Quando fazia jardinagem em Yukon, minhas amadas plantas capturavam toda minha atenção. Eu vivia na floresta, não tinha água encanada e precisava carregar água por muitos quilômetros para regá-las. Eu sempre sonhava com sistemas de água e formas de proteger as plantas de geadas antecipadas. Em Mossul, os crescentes desafios de Mahmoud estavam em um âmbito totalmente diferente. Ele lutava para manter suas plantas vivas ao mesmo tempo em que lutava para sobreviver.   

Eu amava trabalhar em Mossul, mas eventualmente chegou a hora de voltar a Yukon. Enquanto me preparava para ir embora, Mahmoud me trouxe algumas sementes de hortelã. Ele me pediu que plantasse as sementes em casa, onde as plantas teriam uma vida melhor.

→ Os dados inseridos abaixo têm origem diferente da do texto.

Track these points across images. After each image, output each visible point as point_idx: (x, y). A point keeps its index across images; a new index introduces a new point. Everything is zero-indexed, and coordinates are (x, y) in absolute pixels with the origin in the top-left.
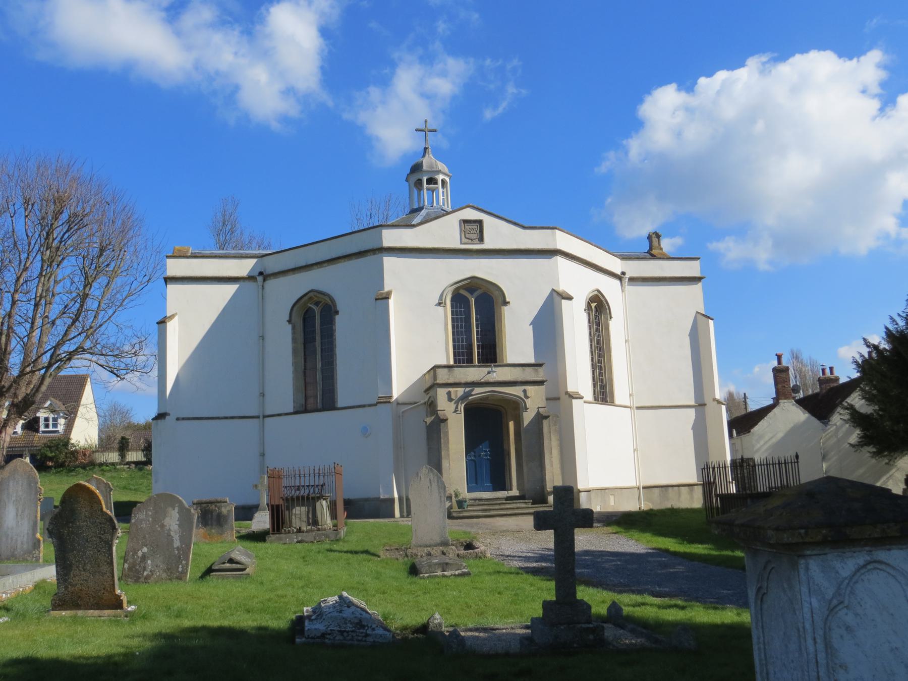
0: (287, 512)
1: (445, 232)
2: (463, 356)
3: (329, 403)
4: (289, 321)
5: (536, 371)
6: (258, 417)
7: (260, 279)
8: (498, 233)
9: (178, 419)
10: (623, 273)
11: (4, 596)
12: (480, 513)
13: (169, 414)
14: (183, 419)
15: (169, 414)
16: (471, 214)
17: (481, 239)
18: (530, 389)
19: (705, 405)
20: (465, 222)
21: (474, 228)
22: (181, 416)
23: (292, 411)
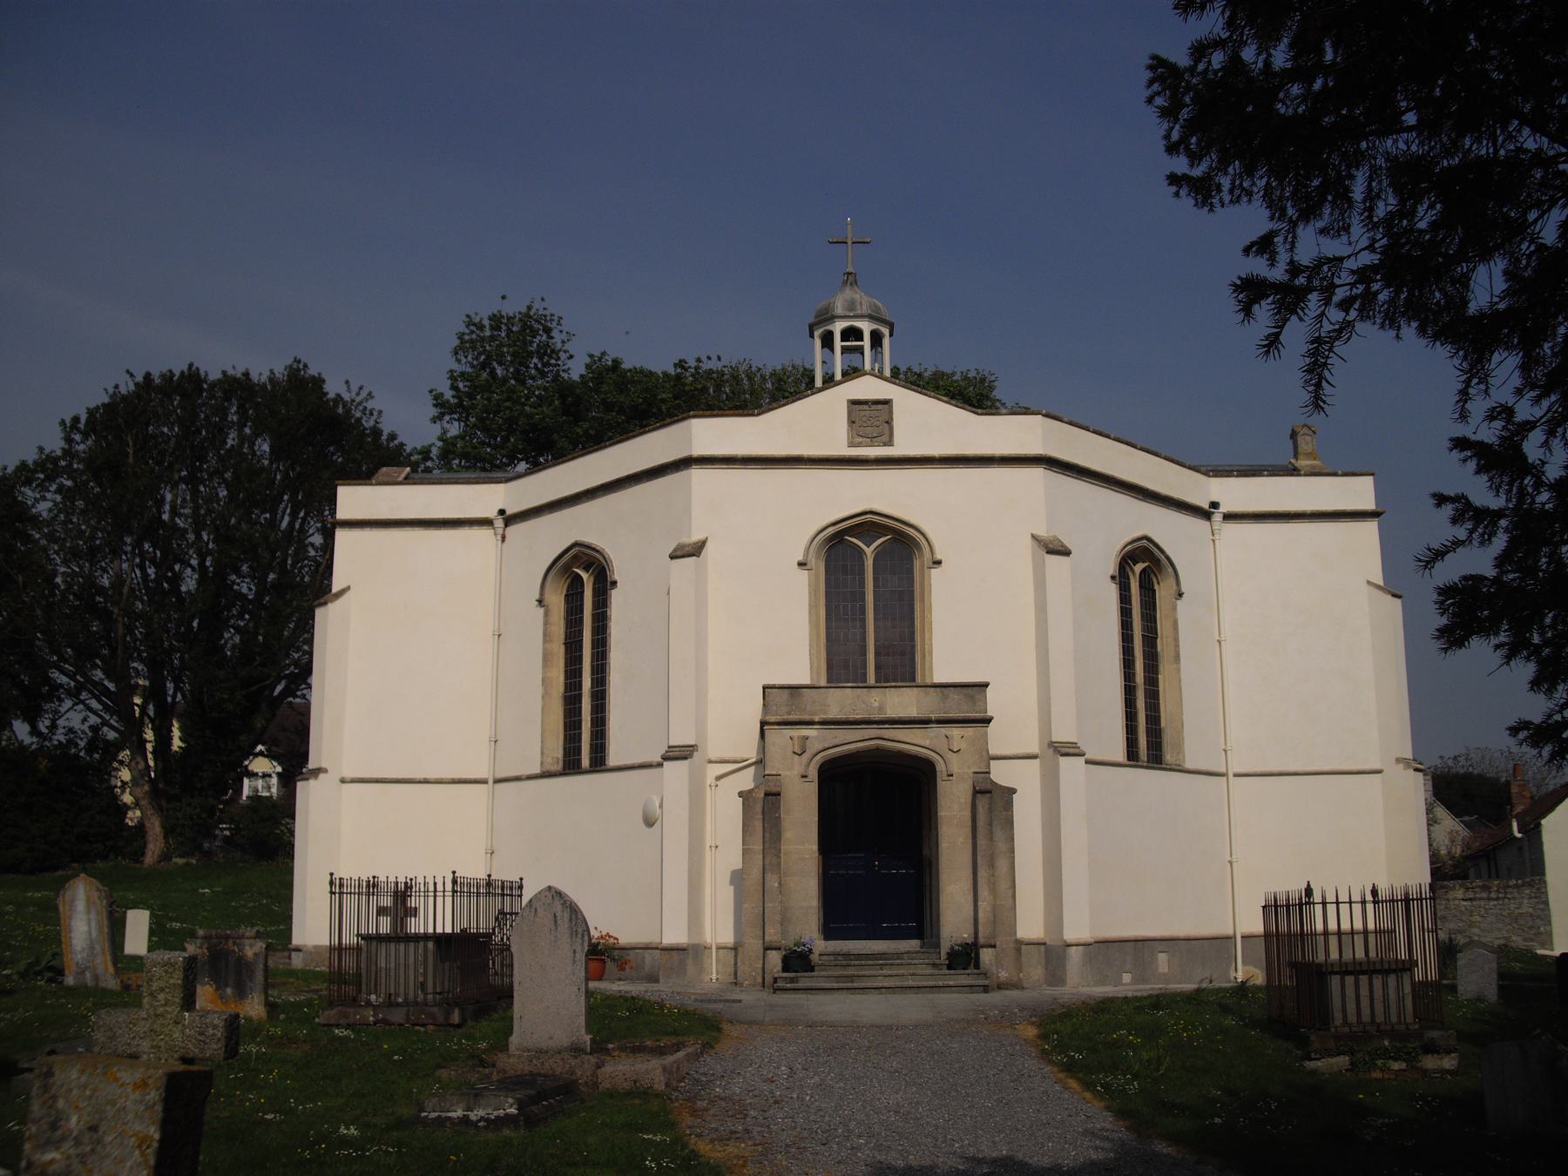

Então, quando plantei as sementes de hortelã no solo arenoso e seco de Yukon no início deste ano, pensei em Mossul. Pensei em Mahmoud, seus filhos e todas as outras pessoas afetadas pela guerra.

Aquilo que eu via como desafio – carregar água para o jardim e proteger as plantas do clima de Yukon – eu vejo agora como liberdade, privilégio e oportunidade.

Esta matéria foi publicada originalmente no portal do The Globe and Mail.